インターネットを利用している中で、知らずに問題のある画像を保存してしまい、アカウント停止や警告を受けて不安になるケースがあります。特に未成年の場合、「警察が来るのではないか」「将来の進学に影響するのではないか」と強い不安を感じることがあります。
この記事では、未成年者が児童ポルノに関係する可能性のある画像を扱ってしまった場合に知っておきたい法律上の考え方、アカウント停止の意味、警察対応、今後取るべき行動について解説します。
児童ポルノに関する画像は年齢に関係なく注意が必要
児童ポルノに該当する画像や動画は、法律によって所持や提供などが規制されています。そのため、「知らなかった」「ネット上にあったから問題ないと思った」という事情があっても、画像の内容によっては問題になる可能性があります。
一方で、未成年者の場合は、成人と同じように単純に刑罰だけで判断されるわけではありません。年齢、行為の内容、目的、経緯、反省の有無など、さまざまな事情を考慮して対応が決まります。
例えば、違法性を理解せず偶然保存してしまったケースと、販売や共有など明確な目的を持って利用したケースでは、状況は大きく異なります。
Googleなどのアカウント停止や警告通知は何を意味するのか
Googleなどのサービスでは、利用規約や安全対策のため、自動検出システムによって問題のある可能性があるコンテンツを確認することがあります。
アカウント停止や再審査の案内が届いたからといって、それだけで必ず警察捜査が始まっている、逮捕されるという意味ではありません。サービス側の対応と、警察による刑事手続きは別のものです。
ただし、サービス事業者が違法性のある情報を把握した場合、法律や各サービスの対応方針に基づいて必要な措置が取られることがあります。
警察が来る可能性や家宅捜索について
インターネット上の問題について警察が対応するかどうかは、具体的な状況によって変わります。画像の内容、保存方法、利用目的、拡散の有無など、多くの事情を確認して判断されます。
そのため、「必ず何年後に警察が来る」「絶対に来ない」といった断定はできません。

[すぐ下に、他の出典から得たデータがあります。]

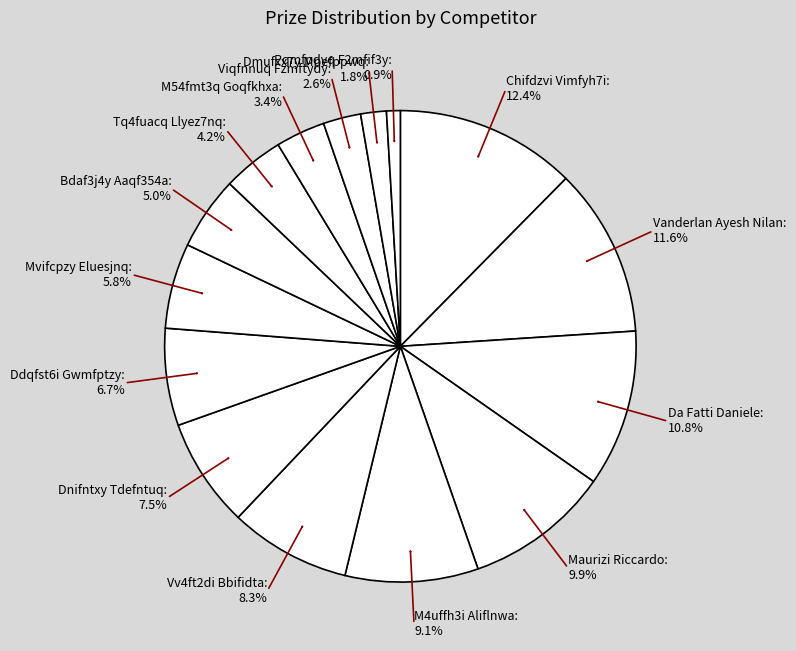

How many segments does this pie chart have?

15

ネット上の情報だけで自分の状況を判断して、必要以上に恐れることも適切ではありません。
また、証拠隠滅についても、単純に自分で削除したという事情だけで判断されるものではありません。故意に捜査を妨害する目的があったかなど、具体的な事情が重要になります。
13歳など未成年の場合に考えられる対応
日本では、一定の年齢未満の子どもについては少年法などに基づいた手続きが行われます。未成年の場合、目的は単なる処罰ではなく、再発防止や更生を含めた対応になります。
家庭環境、学校生活、本人の理解や反省なども考慮されるため、一つの出来事だけで将来が決まってしまうわけではありません。
不安が大きい場合は、保護者や学校の相談窓口、法テラスなどの法律相談機関に相談することで、状況に合った助言を受けることができます。
今後インターネットを利用するときに気を付けること
今回のような不安を繰り返さないためには、ネット上で見つけた画像を安易に保存したり、他人に送ったりしないことが大切です。
特に年齢が分からない人物の性的な画像や、違法性が疑われるコンテンツには関わらないようにしましょう。興味本位の保存や共有でも、思わぬトラブルにつながることがあります。
もし問題のあるコンテンツに触れてしまった場合は、自分だけで判断して隠そうとするよりも、信頼できる大人や専門機関に相談することが大切です。
進学や将来への影響について
未成年のインターネット上のトラブルについて、多くの人が心配するのが学校や進学への影響です。しかし、すべてのケースが学校や進路に知られるわけではありません。
将来への影響は、具体的な状況や、その後どのように対応するかによって変わります。今後、法律やネット利用のルールを理解し、同じ問題を起こさないことが重要です。
一人で不安を抱え続けると、必要以上に悪い方向へ考えてしまうことがあります。専門家や信頼できる人に相談し、正しい情報を得ることが解決への第一歩になります。
まとめ
児童ポルノに関係する可能性のある画像を保存してしまった場合でも、アカウント停止だけで直ちに警察や少年院につながると決まっているわけではありません。
未成年の場合は、年齢や経緯、目的、反省などを含めて総合的に判断されます。ただし、問題のある画像を保存・共有することは大きなトラブルにつながるため、今後は慎重なネット利用が必要です。
不安が強い場合は、インターネット上の曖昧な情報だけで判断せず、保護者や法律相談窓口など信頼できる相手に相談するようにしましょう。